EP President Schultz: "Europe looks to Pope for orientation"

EP President Schultz: "Europe looks to Pope for orientation"

(Vatican Radio) Pope Francis on Tuesday, 25 November, will board an Alitalia Airbus taking him on his 5th Apostolic journey outside Italy.
During his half-day visit to the heart of Europe, he is scheduled to visit the European Parliament (EP) and the Council of Europe (CoE) where he will address members and exchange views with their leaders.
The first rendez-vous is with the EP,  the only directly-elected European Union body and one of the largest democratic assemblies in the world.
Its 751 Members are there to represent the EU's 500 million citizens. They are elected once every five years by voters from across the 28 Member States.
The EP’s assembly represents all European citizens, and the Parliament acts as a co-legislator for nearly all EU law. Together with the Council, the Parliament adopts or amends proposals from the Commission. Parliament also supervises the work of the Commission and adopts the European Union's budget.
Beyond these official powers, the Parliament also works closely with national parliaments of EU countries.
The President of the EP is Martin Schultz, elected recently for his second term in office. Vatican Radio’s Linda Bordoni spoke with him recently when he was in Rome to meet briefly with Pope Francis in the run-up to the journey. She asked him to elaborate on the meaning of the visit within the current European socio-political context.
President Schultz speaks of the unanimous round of applause he received when he told European Parliament members that Pope Francis had accepted his invitation to address the Assembly.
He is addressing a chamber where not everyone is Catholic or even Christian “this is a multi-religious, multi-cultural, multi-national Parliament, living in times of lack of orientation”.
“I think that Pope Francis belongs to those people who are giving orientation to people – not only to Catholics – and it is a unique chance for us to listen to a man with perhaps, with the personality of the times – giving orientation” he said.
The last time the EP was addressed by a Pope was 26 years ago. Since then, the European socio-political situation has changed enormously. Amongst the top challenges Schultz identifies today is that of “the enormous social gap that exists between citizens and countries within the EU”.
He says “it is a gap that every day is becoming broader and that putting the cohesion of societies in danger”. And Schultz points out that as a whole, the “EU nevertheless remains the richest part of the world with a neighborhood in complete dissolution or incomplete crisis: so we have to manage two crises – on one hand this internal gap and on the other, the gap between us and those in the neighborhood” he says.
Schultz says the Parliament remains the place where MPs looked also beyond borders and towards the outside: “debates in the EP were strongly influenced by this view that we are not living alone on an island”.
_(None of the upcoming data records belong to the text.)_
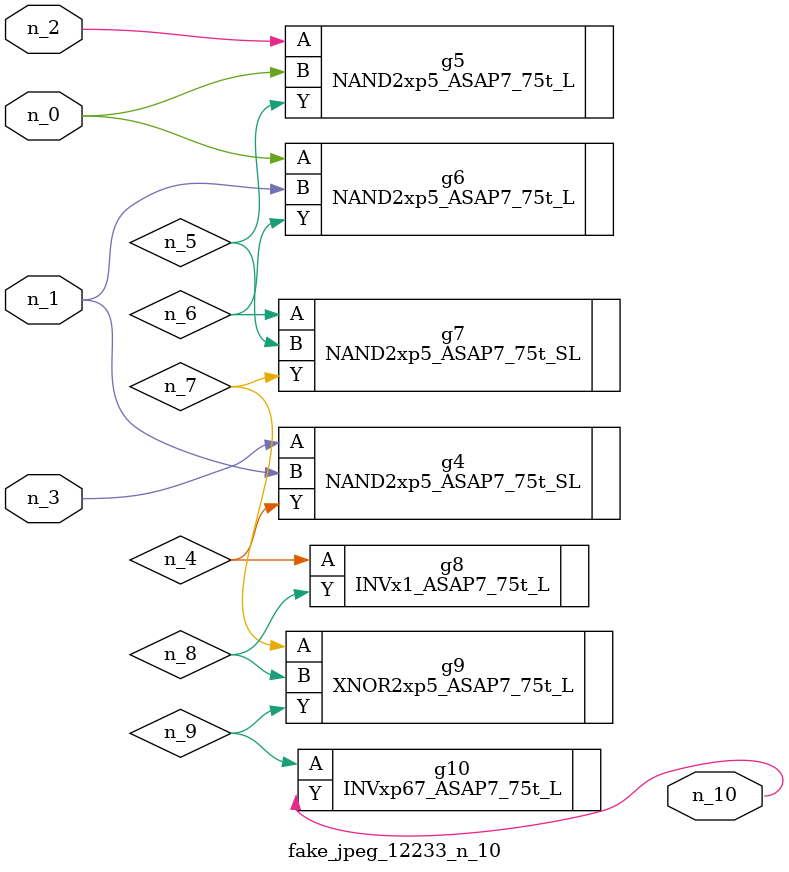
<source format=v>
module fake_jpeg_12233_n_10 (n_0, n_3, n_2, n_1, n_10);

input n_0;
input n_3;
input n_2;
input n_1;

output n_10;

wire n_4;
wire n_8;
wire n_9;
wire n_6;
wire n_5;
wire n_7;

NAND2xp5_ASAP7_75t_SL g4 ( 
.A(n_3),
.B(n_1),
.Y(n_4)
);

NAND2xp5_ASAP7_75t_L g5 ( 
.A(n_2),
.B(n_0),
.Y(n_5)
);

NAND2xp5_ASAP7_75t_L g6 ( 
.A(n_0),
.B(n_1),
.Y(n_6)
);

NAND2xp5_ASAP7_75t_SL g7 ( 
.A(n_6),
.B(n_5),
.Y(n_7)
);

XNOR2xp5_ASAP7_75t_L g9 ( 
.A(n_7),
.B(n_8),
.Y(n_9)
);

INVx1_ASAP7_75t_L g8 ( 
.A(n_4),
.Y(n_8)
);

INVxp67_ASAP7_75t_L g10 ( 
.A(n_9),
.Y(n_10)
);


endmodule
</source>
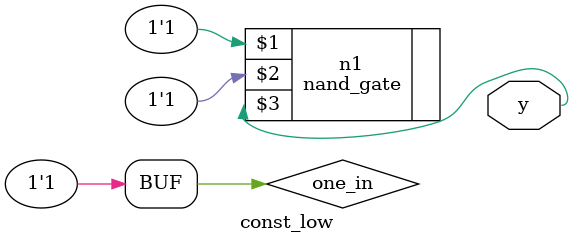
<source format=v>
`timescale 1ns / 1ps

module const_low (
  output wire y
);
  wire one_in;
  assign one_in = 1'b1;

  nand_gate n1 (one_in, one_in, y);
endmodule

</source>
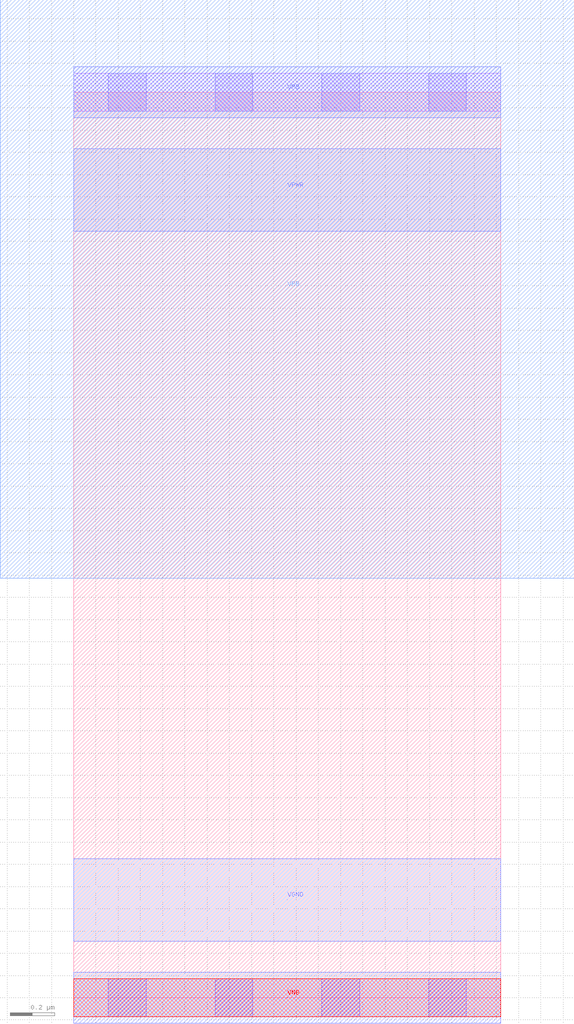
<source format=lef>
# Copyright 2020 The SkyWater PDK Authors
#
# Licensed under the Apache License, Version 2.0 (the "License");
# you may not use this file except in compliance with the License.
# You may obtain a copy of the License at
#
#     https://www.apache.org/licenses/LICENSE-2.0
#
# Unless required by applicable law or agreed to in writing, software
# distributed under the License is distributed on an "AS IS" BASIS,
# WITHOUT WARRANTIES OR CONDITIONS OF ANY KIND, either express or implied.
# See the License for the specific language governing permissions and
# limitations under the License.
#
# SPDX-License-Identifier: Apache-2.0

VERSION 5.7 ;
  NOWIREEXTENSIONATPIN ON ;
  DIVIDERCHAR "/" ;
  BUSBITCHARS "[]" ;
MACRO sky130_fd_sc_hvl__fill_4
  CLASS CORE SPACER ;
  FOREIGN sky130_fd_sc_hvl__fill_4 ;
  ORIGIN  0.000000  0.000000 ;
  SIZE  1.920000 BY  4.070000 ;
  SYMMETRY X Y ;
  SITE unithv ;
  PIN VGND
    DIRECTION INOUT ;
    USE GROUND ;
    PORT
      LAYER met1 ;
        RECT 0.000000 0.255000 1.920000 0.625000 ;
    END
  END VGND
  PIN VNB
    DIRECTION INOUT ;
    USE GROUND ;
    PORT
      LAYER met1 ;
        RECT 0.000000 -0.115000 1.920000 0.115000 ;
      LAYER pwell ;
        RECT 0.000000 -0.085000 1.920000 0.085000 ;
    END
  END VNB
  PIN VPB
    DIRECTION INOUT ;
    USE POWER ;
    PORT
      LAYER met1 ;
        RECT 0.000000 3.955000 1.920000 4.185000 ;
      LAYER nwell ;
        RECT -0.330000 1.885000 2.250000 4.485000 ;
    END
  END VPB
  PIN VPWR
    DIRECTION INOUT ;
    USE POWER ;
    PORT
      LAYER met1 ;
        RECT 0.000000 3.445000 1.920000 3.815000 ;
    END
  END VPWR
  OBS
    LAYER li1 ;
      RECT 0.000000 -0.085000 1.920000 0.085000 ;
      RECT 0.000000  3.985000 1.920000 4.155000 ;
    LAYER mcon ;
      RECT 0.155000 -0.085000 0.325000 0.085000 ;
      RECT 0.155000  3.985000 0.325000 4.155000 ;
      RECT 0.635000 -0.085000 0.805000 0.085000 ;
      RECT 0.635000  3.985000 0.805000 4.155000 ;
      RECT 1.115000 -0.085000 1.285000 0.085000 ;
      RECT 1.115000  3.985000 1.285000 4.155000 ;
      RECT 1.595000 -0.085000 1.765000 0.085000 ;
      RECT 1.595000  3.985000 1.765000 4.155000 ;
  END
END sky130_fd_sc_hvl__fill_4
END LIBRARY

</source>
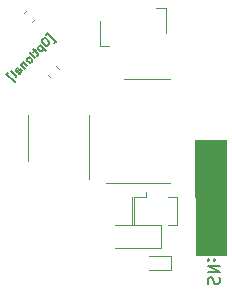
<source format=gbr>
G04 #@! TF.GenerationSoftware,KiCad,Pcbnew,(5.1.6)-1*
G04 #@! TF.CreationDate,2020-12-13T19:26:13+01:00*
G04 #@! TF.ProjectId,ACM-pcb,41434d2d-7063-4622-9e6b-696361645f70,rev?*
G04 #@! TF.SameCoordinates,Original*
G04 #@! TF.FileFunction,Legend,Bot*
G04 #@! TF.FilePolarity,Positive*
%FSLAX46Y46*%
G04 Gerber Fmt 4.6, Leading zero omitted, Abs format (unit mm)*
G04 Created by KiCad (PCBNEW (5.1.6)-1) date 2020-12-13 19:26:13*
%MOMM*%
%LPD*%
G01*
G04 APERTURE LIST*
%ADD10C,0.150000*%
%ADD11C,0.100000*%
%ADD12C,0.120000*%
G04 APERTURE END LIST*
D10*
X67789469Y-70465848D02*
X67907320Y-70347997D01*
X67200213Y-69640890D01*
X67082362Y-69758741D01*
X66846660Y-70088724D02*
X66752379Y-70183005D01*
X66728809Y-70253716D01*
X66728809Y-70347997D01*
X66799519Y-70465848D01*
X66964511Y-70630839D01*
X67082362Y-70701550D01*
X67176643Y-70701550D01*
X67247354Y-70677980D01*
X67341634Y-70583699D01*
X67365205Y-70512988D01*
X67365205Y-70418707D01*
X67294494Y-70300856D01*
X67129502Y-70135865D01*
X67011651Y-70065154D01*
X66917370Y-70065154D01*
X66846660Y-70088724D01*
X66587387Y-70677980D02*
X67082362Y-71172955D01*
X66610957Y-70701550D02*
X66540247Y-70725120D01*
X66445966Y-70819401D01*
X66422396Y-70890112D01*
X66422396Y-70937252D01*
X66445966Y-71007963D01*
X66587387Y-71149384D01*
X66658098Y-71172955D01*
X66705238Y-71172955D01*
X66775949Y-71149384D01*
X66870230Y-71055103D01*
X66893800Y-70984393D01*
X66210264Y-71055103D02*
X66021702Y-71243665D01*
X65974561Y-70960822D02*
X66398825Y-71385087D01*
X66422396Y-71455797D01*
X66398825Y-71526508D01*
X66351685Y-71573648D01*
X66186693Y-71738640D02*
X65856710Y-71408657D01*
X65691719Y-71243665D02*
X65738859Y-71243665D01*
X65738859Y-71290806D01*
X65691719Y-71290806D01*
X65691719Y-71243665D01*
X65738859Y-71290806D01*
X65880280Y-72045053D02*
X65903851Y-71974342D01*
X65903851Y-71927202D01*
X65880280Y-71856491D01*
X65738859Y-71715070D01*
X65668148Y-71691500D01*
X65621008Y-71691500D01*
X65550297Y-71715070D01*
X65479587Y-71785780D01*
X65456016Y-71856491D01*
X65456016Y-71903632D01*
X65479587Y-71974342D01*
X65621008Y-72115764D01*
X65691719Y-72139334D01*
X65738859Y-72139334D01*
X65809570Y-72115764D01*
X65880280Y-72045053D01*
X65173174Y-72092193D02*
X65503157Y-72422177D01*
X65220314Y-72139334D02*
X65173174Y-72139334D01*
X65102463Y-72162904D01*
X65031752Y-72233615D01*
X65008182Y-72304325D01*
X65031752Y-72375036D01*
X65291025Y-72634309D01*
X64843190Y-73082143D02*
X64583918Y-72822870D01*
X64560348Y-72752160D01*
X64583918Y-72681449D01*
X64678199Y-72587168D01*
X64748910Y-72563598D01*
X64819620Y-73058573D02*
X64890331Y-73035002D01*
X65008182Y-72917151D01*
X65031752Y-72846441D01*
X65008182Y-72775730D01*
X64961042Y-72728589D01*
X64890331Y-72705019D01*
X64819620Y-72728589D01*
X64701769Y-72846441D01*
X64631058Y-72870011D01*
X64536778Y-73388556D02*
X64560348Y-73317845D01*
X64536778Y-73247134D01*
X64112513Y-72822870D01*
X64560348Y-73694969D02*
X64442497Y-73812820D01*
X63735390Y-73105713D01*
X63853241Y-72987862D01*
X80824438Y-90887419D02*
X80776819Y-90744561D01*
X80776819Y-90506466D01*
X80824438Y-90411228D01*
X80872057Y-90363609D01*
X80967295Y-90315990D01*
X81062533Y-90315990D01*
X81157771Y-90363609D01*
X81205390Y-90411228D01*
X81253009Y-90506466D01*
X81300628Y-90696942D01*
X81348247Y-90792180D01*
X81395866Y-90839800D01*
X81491104Y-90887419D01*
X81586342Y-90887419D01*
X81681580Y-90839800D01*
X81729200Y-90792180D01*
X81776819Y-90696942D01*
X81776819Y-90458847D01*
X81729200Y-90315990D01*
X80776819Y-89887419D02*
X81776819Y-89887419D01*
X80776819Y-89315990D01*
X81776819Y-89315990D01*
X80872057Y-88839800D02*
X80824438Y-88792180D01*
X80776819Y-88839800D01*
X80824438Y-88887419D01*
X80872057Y-88839800D01*
X80776819Y-88839800D01*
X81395866Y-88839800D02*
X81348247Y-88792180D01*
X81300628Y-88839800D01*
X81348247Y-88887419D01*
X81395866Y-88839800D01*
X81300628Y-88839800D01*
D11*
G36*
X82355200Y-88442800D02*
G01*
X79756000Y-88442800D01*
X79726400Y-78663800D01*
X82325600Y-78663800D01*
X82355200Y-88442800D01*
G37*
X82355200Y-88442800D02*
X79756000Y-88442800D01*
X79726400Y-78663800D01*
X82325600Y-78663800D01*
X82355200Y-88442800D01*
X76422000Y-67488000D02*
X77222000Y-67488000D01*
X77222000Y-67488000D02*
X77222000Y-69588000D01*
X71622000Y-68588000D02*
X71622000Y-70688000D01*
X71622000Y-70688000D02*
X72422000Y-70688000D01*
D12*
X74377800Y-83896300D02*
X74377800Y-83496300D01*
X74577800Y-83896300D02*
X74577800Y-83496300D01*
X78177800Y-83896300D02*
X78177800Y-83496300D01*
X74377800Y-85896300D02*
X74377800Y-83896300D01*
X75577800Y-83496300D02*
X75577800Y-83096300D01*
X75577800Y-83496300D02*
X74577800Y-83496300D01*
X74577800Y-83896300D02*
X74577800Y-85896300D01*
X74577800Y-85896300D02*
X75577800Y-85896300D01*
X77377800Y-85896300D02*
X78177800Y-85896300D01*
X78177800Y-85896300D02*
X78177800Y-83896300D01*
X78177800Y-83496300D02*
X77377800Y-83496300D01*
X75628500Y-82349500D02*
X72178500Y-82349500D01*
X75628500Y-82349500D02*
X77578500Y-82349500D01*
X75628500Y-73479500D02*
X73678500Y-73479500D01*
X75628500Y-73479500D02*
X77578500Y-73479500D01*
X76799000Y-85868000D02*
X76799000Y-87868000D01*
X76799000Y-87868000D02*
X72899000Y-87868000D01*
X76799000Y-85868000D02*
X72899000Y-85868000D01*
X68166727Y-72652478D02*
X67936522Y-72422273D01*
X67445478Y-73373727D02*
X67215273Y-73143522D01*
X75800000Y-89700000D02*
X77650000Y-89700000D01*
X75800000Y-88500000D02*
X77650000Y-88500000D01*
X77650000Y-88500000D02*
X77650000Y-89700000D01*
X65208673Y-67928078D02*
X65438878Y-67697873D01*
X65929922Y-68649327D02*
X66160127Y-68419122D01*
X65575500Y-78549500D02*
X65575500Y-76599500D01*
X65575500Y-78549500D02*
X65575500Y-80499500D01*
X70695500Y-78549500D02*
X70695500Y-76599500D01*
X70695500Y-78549500D02*
X70695500Y-81999500D01*
M02*

</source>
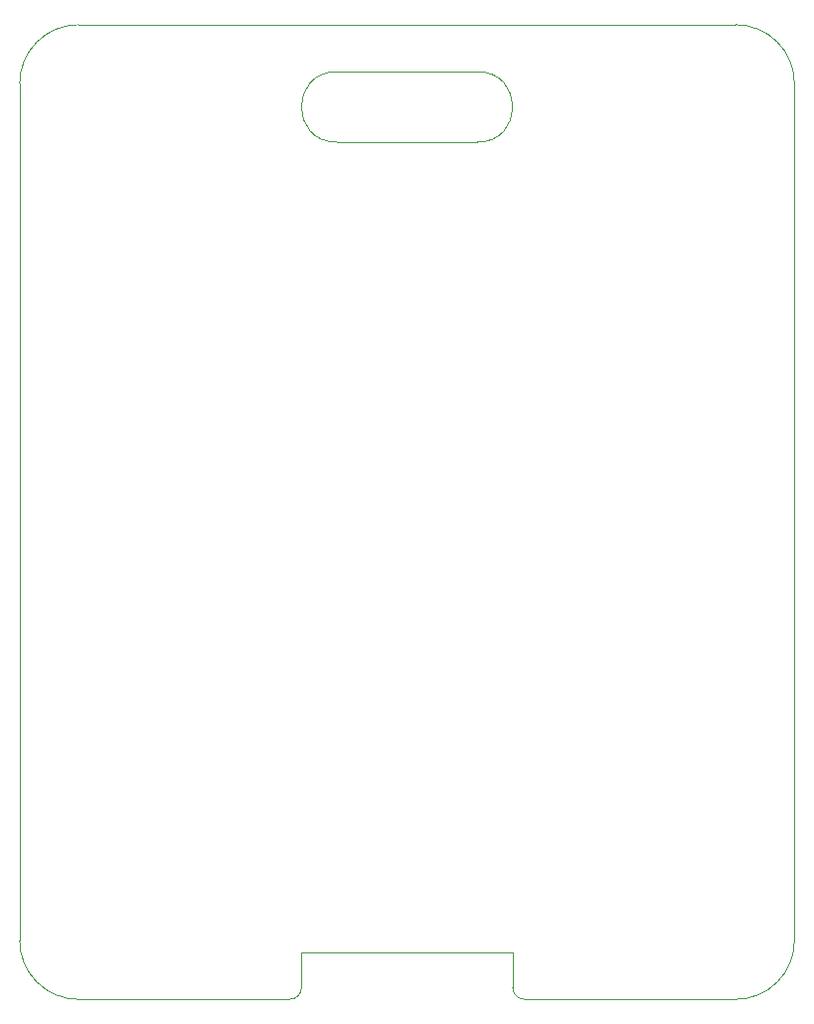
<source format=gbr>
%TF.GenerationSoftware,KiCad,Pcbnew,(5.1.7)-1*%
%TF.CreationDate,2020-10-27T19:53:13+01:00*%
%TF.ProjectId,Spytag,53707974-6167-42e6-9b69-6361645f7063,rev?*%
%TF.SameCoordinates,Original*%
%TF.FileFunction,Profile,NP*%
%FSLAX46Y46*%
G04 Gerber Fmt 4.6, Leading zero omitted, Abs format (unit mm)*
G04 Created by KiCad (PCBNEW (5.1.7)-1) date 2020-10-27 19:53:13*
%MOMM*%
%LPD*%
G01*
G04 APERTURE LIST*
%TA.AperFunction,Profile*%
%ADD10C,0.050000*%
%TD*%
G04 APERTURE END LIST*
D10*
X135000000Y-70000000D02*
G75*
G02*
X135000000Y-76000000I0J-3000000D01*
G01*
X123000000Y-76000000D02*
G75*
G02*
X123000000Y-70000000I0J3000000D01*
G01*
X120000000Y-148000000D02*
G75*
G02*
X119000000Y-149000000I-1000000J0D01*
G01*
X139000000Y-149000000D02*
G75*
G02*
X138000000Y-148000000I0J1000000D01*
G01*
X123000000Y-76000000D02*
X135000000Y-76000000D01*
X135000000Y-70000000D02*
X123000000Y-70000000D01*
X101000000Y-149000000D02*
G75*
G02*
X96000000Y-144000000I0J5000000D01*
G01*
X162000000Y-144000000D02*
G75*
G02*
X157000000Y-149000000I-5000000J0D01*
G01*
X157000000Y-66000000D02*
G75*
G02*
X162000000Y-71000000I0J-5000000D01*
G01*
X96000000Y-71000000D02*
G75*
G02*
X101000000Y-66000000I5000000J0D01*
G01*
X119000000Y-149000000D02*
X101000000Y-149000000D01*
X120000000Y-145000000D02*
X120000000Y-148000000D01*
X138000000Y-145000000D02*
X120000000Y-145000000D01*
X138000000Y-148000000D02*
X138000000Y-145000000D01*
X157000000Y-149000000D02*
X139000000Y-149000000D01*
X96000000Y-144000000D02*
X96000000Y-71000000D01*
X162000000Y-71000000D02*
X162000000Y-144000000D01*
X101000000Y-66000000D02*
X157000000Y-66000000D01*
M02*

</source>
However he says the times when European leaders could afford to ignore what was happening outside of our borders are past, pointing to the crises in Syria and the Middle East as events that deeply affect us all.
“I think the Pope follows also the debates inside the EP and is well aware of developments”. Schultz says he is obviously waiting to hear which issues he will choose to shine the spotlight upon, but he says that just recently he read a speech by Cardinal Marx (who is part of the Vatican Delegation for the visit), and pointing out that he could almost have written it himself for what it contains, he says it highlights an issue that touches him deeply: “this division between the European Union level, which is the economic level, the profit level, the cold anonymous power not caring about the individual fate of citizens; and on the other hand the national state, the protecting  power in the social welfare system for individuals”. Schultz expresses his firm belief that this continued “ repetition of duties on the money-driven single market on the one hand  is ‘bad’, while the national welfare state is ‘good’ leads to the debate: ‘Europe is bad, national is good’ in a time when we know that no single country will economically and politically survive in a worldwide competition alone, not even a strong country like Germany” he says.
“We need the European Union” says Shultz pointing to this contradiction as dangerous. “It is a contradiction that is not coming from Brussels, it is coming from the national capitals and therefore – he says -  we must rebalance the duties: it is a common duty to be economically effective and it is a common duty to protect citizens socially”.